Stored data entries
▬▬▬▬▬▬▬▬▬▬

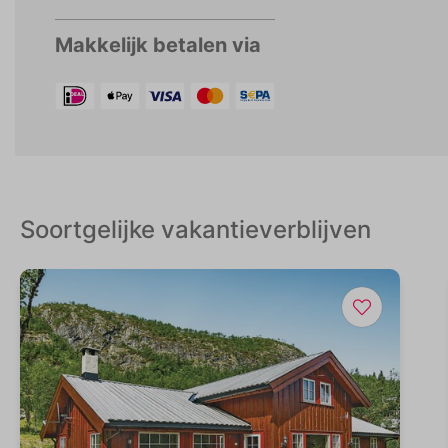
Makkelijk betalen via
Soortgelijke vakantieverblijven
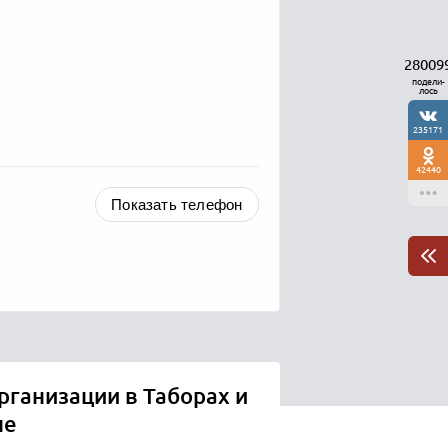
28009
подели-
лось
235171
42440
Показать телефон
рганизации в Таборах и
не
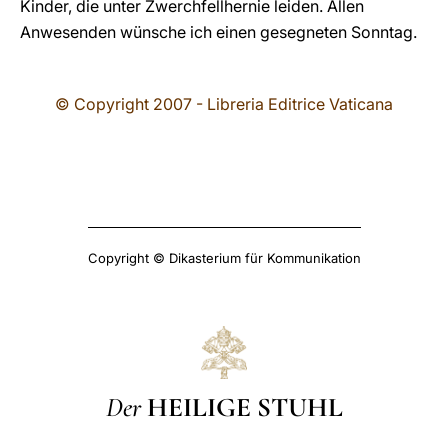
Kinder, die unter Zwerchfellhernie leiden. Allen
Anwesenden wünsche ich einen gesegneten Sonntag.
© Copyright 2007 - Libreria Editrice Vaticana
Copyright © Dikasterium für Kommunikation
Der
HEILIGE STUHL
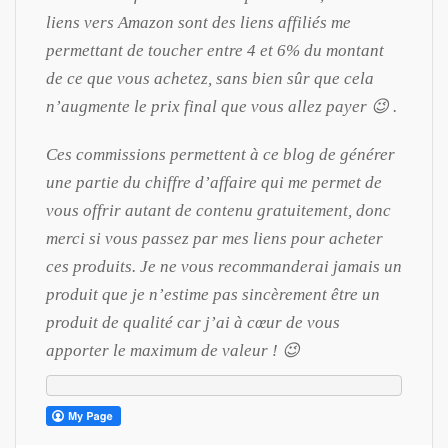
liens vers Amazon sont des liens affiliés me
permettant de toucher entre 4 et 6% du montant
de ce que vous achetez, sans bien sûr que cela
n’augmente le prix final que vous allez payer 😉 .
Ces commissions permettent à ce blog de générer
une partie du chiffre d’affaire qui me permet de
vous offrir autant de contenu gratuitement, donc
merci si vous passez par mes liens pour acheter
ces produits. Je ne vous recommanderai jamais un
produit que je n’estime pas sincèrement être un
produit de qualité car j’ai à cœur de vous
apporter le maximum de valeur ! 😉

▬▬▬▬▬▬▬▬▬▬

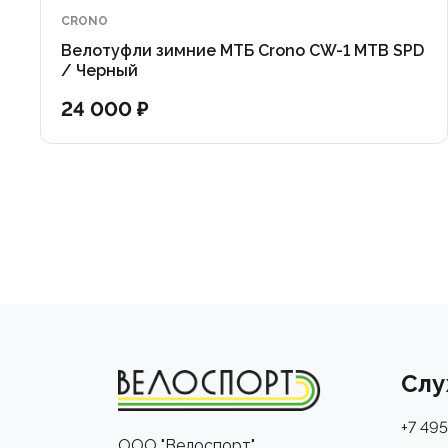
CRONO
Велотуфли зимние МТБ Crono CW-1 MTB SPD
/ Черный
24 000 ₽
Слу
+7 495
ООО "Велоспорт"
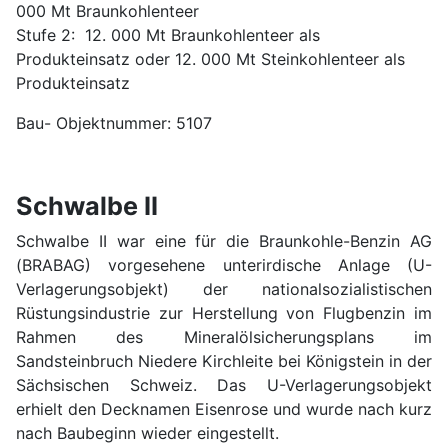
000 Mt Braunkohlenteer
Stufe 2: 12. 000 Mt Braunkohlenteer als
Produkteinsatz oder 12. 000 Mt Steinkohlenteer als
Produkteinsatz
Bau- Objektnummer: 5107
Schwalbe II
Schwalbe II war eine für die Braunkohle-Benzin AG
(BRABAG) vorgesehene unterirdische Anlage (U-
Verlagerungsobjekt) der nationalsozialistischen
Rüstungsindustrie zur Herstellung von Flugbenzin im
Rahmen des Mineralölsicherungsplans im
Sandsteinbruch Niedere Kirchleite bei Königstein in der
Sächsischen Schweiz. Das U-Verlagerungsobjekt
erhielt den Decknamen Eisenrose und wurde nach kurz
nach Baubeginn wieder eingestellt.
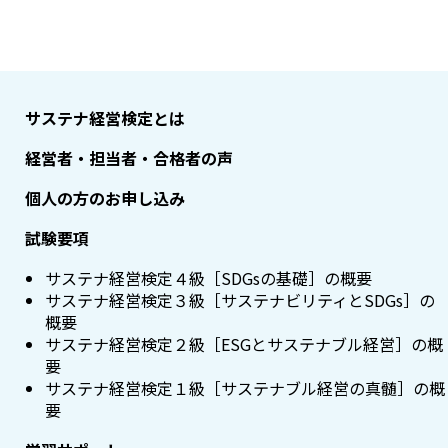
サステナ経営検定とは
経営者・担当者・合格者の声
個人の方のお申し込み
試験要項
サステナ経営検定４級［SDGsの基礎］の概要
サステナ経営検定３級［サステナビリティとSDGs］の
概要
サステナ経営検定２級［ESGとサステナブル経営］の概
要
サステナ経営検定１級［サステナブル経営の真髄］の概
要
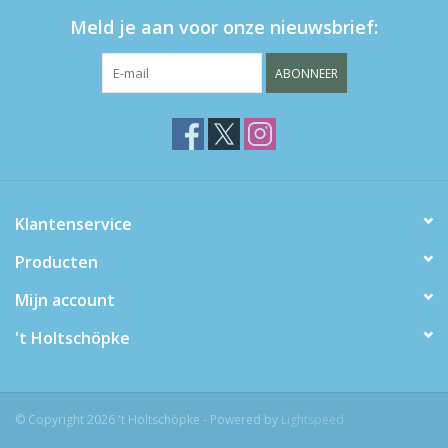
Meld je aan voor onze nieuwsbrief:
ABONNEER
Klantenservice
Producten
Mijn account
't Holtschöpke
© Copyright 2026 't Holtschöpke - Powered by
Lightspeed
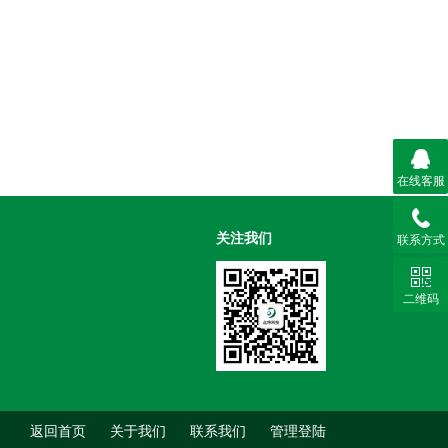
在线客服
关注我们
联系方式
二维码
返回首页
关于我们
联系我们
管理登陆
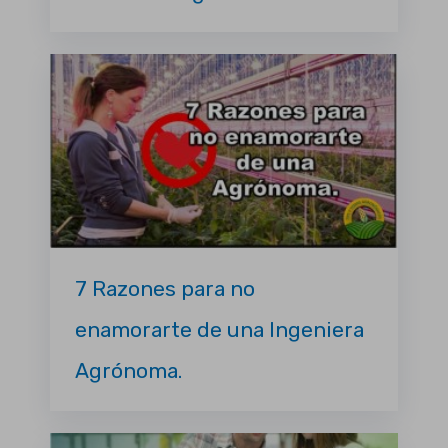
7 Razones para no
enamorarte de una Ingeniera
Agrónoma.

▬▬▬▬▬▬▬▬▬▬

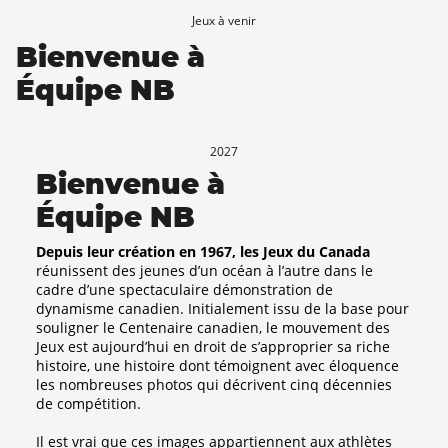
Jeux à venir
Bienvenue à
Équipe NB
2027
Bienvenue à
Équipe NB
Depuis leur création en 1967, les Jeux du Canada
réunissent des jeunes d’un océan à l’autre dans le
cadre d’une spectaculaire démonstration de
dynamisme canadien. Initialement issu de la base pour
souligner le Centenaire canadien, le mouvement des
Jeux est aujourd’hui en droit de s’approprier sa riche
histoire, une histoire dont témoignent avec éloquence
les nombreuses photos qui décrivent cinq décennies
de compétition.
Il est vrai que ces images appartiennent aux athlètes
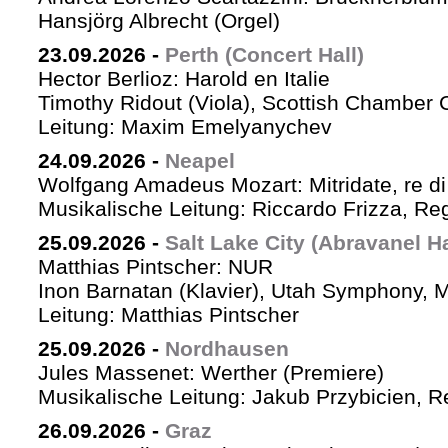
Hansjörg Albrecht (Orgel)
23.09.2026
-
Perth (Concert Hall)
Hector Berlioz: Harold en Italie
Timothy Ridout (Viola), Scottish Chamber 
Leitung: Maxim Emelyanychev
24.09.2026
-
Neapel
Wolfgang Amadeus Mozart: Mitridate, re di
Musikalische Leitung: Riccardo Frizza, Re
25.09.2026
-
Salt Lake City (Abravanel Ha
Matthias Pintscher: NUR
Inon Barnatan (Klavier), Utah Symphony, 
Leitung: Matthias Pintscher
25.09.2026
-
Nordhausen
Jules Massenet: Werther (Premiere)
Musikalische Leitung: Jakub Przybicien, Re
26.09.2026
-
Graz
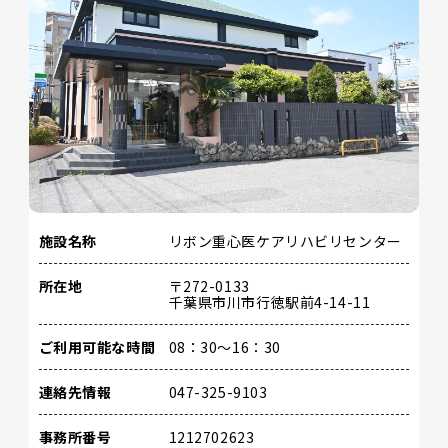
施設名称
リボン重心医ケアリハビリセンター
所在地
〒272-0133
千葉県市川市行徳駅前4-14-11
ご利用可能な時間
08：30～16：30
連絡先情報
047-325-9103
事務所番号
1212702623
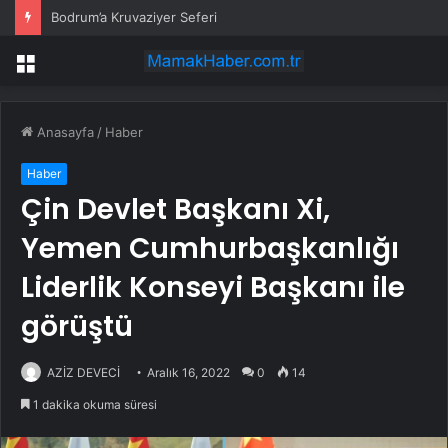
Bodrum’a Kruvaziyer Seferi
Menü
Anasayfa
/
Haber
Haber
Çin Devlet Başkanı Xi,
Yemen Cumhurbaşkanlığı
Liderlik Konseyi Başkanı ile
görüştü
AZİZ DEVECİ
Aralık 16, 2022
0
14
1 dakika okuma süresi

▬▬▬▬▬▬▬▬▬▬

REQUEST:
Look through the entries above, find each line containing "pour", and copy it.

SOLVED PROBLEM:
merci si vous passez par mes liens pour acheter
dynamisme canadien. Initialement issu de la base pour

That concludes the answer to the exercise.